* **Given passage**:
* * * *

Again, Gilligan puts a finer point than my attempt at paraphrasing can: … the attempt to achieve and maintain justice, or to undo and prevent injustice, is the one and only cause of universal violence. Or to try another way, there is reason Netflix’s documentary was entitled, Making a Murderer. If you wanted to quite literally create murderers out of nonviolent offenders (or in the case of the docu-series’ central figure, Steven Avery, an innocent man), you couldn’t find a better cauldron for it than our criminal justice system.
And Gilligan understands that you can’t talk about the problem of violence, especially in American society, given our rates tend to be higher than comparable industrialized, developed nations, without talking about the systemic factors giving rise to that violence, mainly historical injustices and racism, our patriarchal system, and poverty. While I largely disagree with Gilligan when it comes to the latter — in short, I think capitalism has done more to bring people out of poverty than any system in the world, and concerns about wealth inequality are overstated (not that poverty isn’t an issue, of course, but that our policy prescriptions would be different), whereas Gilligan seems to support a robust welfare state (governments taking care of their people so they don’t feel shame, and therefore, aren’t susceptible to committing violence, so it is argued) and thereby addressing wealth inequality (envy of the rich is another form of shame) — I fully agree with him that we cannot understand violence in America, or rather, we can’t extricate violence in America from systemic racism and how those systems are the engine of violence to this day. Again, talking about systemic issues isn’t to absolve individual actors of their crimes, but it does help to explain it, which is what someone interested in psychoanalysis and preventing violence ought to be doing.
Another important factor Gilligan brings up is the “war on drugs,” which is really a war on the poor and largely minority communities in America; as Gilligan states, the real cause of violence is not drugs, but the war on drugs. We know alcohol prohibition in the early 20th century set off alarming rates of violence, and yet, we continue with our war on drugs for the last 50-some years and counting. There has been some pushback, mainly in legalizing marijuana and some light police reforms, but we largely have continued the war on drugs unabated from how it started in the 1970s. I don’t think ending the war on drugs would be a panacea for solving our violence problem (my fellow libertarians overstate that thesis as much as Gilligan overstates the problem of wealth inequality), but I do think it would go a long way to eliminating a great deal of violence — in both directions — from our society.
What has always perplexed people about crime is that it comes in response to what seems so downright trivial and senseless, perhaps most pronounced in gang violence in our cities. But Gilligan makes the salient point that it is precisely because of its triviality that evidences the shame around it; that is, the more trivial the cause of the shame (I’m being dissed, that person thinks I’m a “pussy,” etc., typically all coming back to defending your position and status as a man), the more intense the feeling of shame because they know their reaction is an insecure and outsized one to something trivial! To think of it another way, Gilligan rightly states that we think of narcissists as having an abundance of confidence and thinking too highly of themselves when it is precisely the opposite; they are defending and overcompensating for their insecurity, often leading to violence, rather than maintaining a sense of genuine confidence.

* * * *

* **Given records**:
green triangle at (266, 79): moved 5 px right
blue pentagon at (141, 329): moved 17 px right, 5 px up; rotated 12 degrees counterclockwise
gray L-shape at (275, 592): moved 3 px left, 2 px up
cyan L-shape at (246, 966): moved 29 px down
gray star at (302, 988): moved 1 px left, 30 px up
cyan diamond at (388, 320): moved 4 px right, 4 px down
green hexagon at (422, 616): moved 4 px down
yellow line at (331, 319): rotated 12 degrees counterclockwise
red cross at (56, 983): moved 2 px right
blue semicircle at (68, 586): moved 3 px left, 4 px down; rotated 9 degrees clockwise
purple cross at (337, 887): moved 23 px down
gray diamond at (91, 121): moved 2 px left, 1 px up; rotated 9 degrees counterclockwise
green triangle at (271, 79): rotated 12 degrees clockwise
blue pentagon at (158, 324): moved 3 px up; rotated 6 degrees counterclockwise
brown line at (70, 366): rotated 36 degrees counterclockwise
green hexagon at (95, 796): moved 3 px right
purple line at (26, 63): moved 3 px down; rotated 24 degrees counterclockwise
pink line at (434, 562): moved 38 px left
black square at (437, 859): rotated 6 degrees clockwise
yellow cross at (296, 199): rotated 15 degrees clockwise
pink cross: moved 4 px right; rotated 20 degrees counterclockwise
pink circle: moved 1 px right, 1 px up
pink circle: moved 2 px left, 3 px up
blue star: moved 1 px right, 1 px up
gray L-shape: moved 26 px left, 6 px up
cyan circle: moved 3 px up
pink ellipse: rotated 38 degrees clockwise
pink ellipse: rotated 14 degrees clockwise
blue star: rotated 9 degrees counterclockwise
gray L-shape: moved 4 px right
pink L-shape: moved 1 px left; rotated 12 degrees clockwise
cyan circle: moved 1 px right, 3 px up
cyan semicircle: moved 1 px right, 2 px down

* * * *

* **Given request**: In the passage about Gilligan's views on violence, what does Gilligan say is the real cause of violence, instead of drugs?

* **Output for this exercise**: The war on drugs.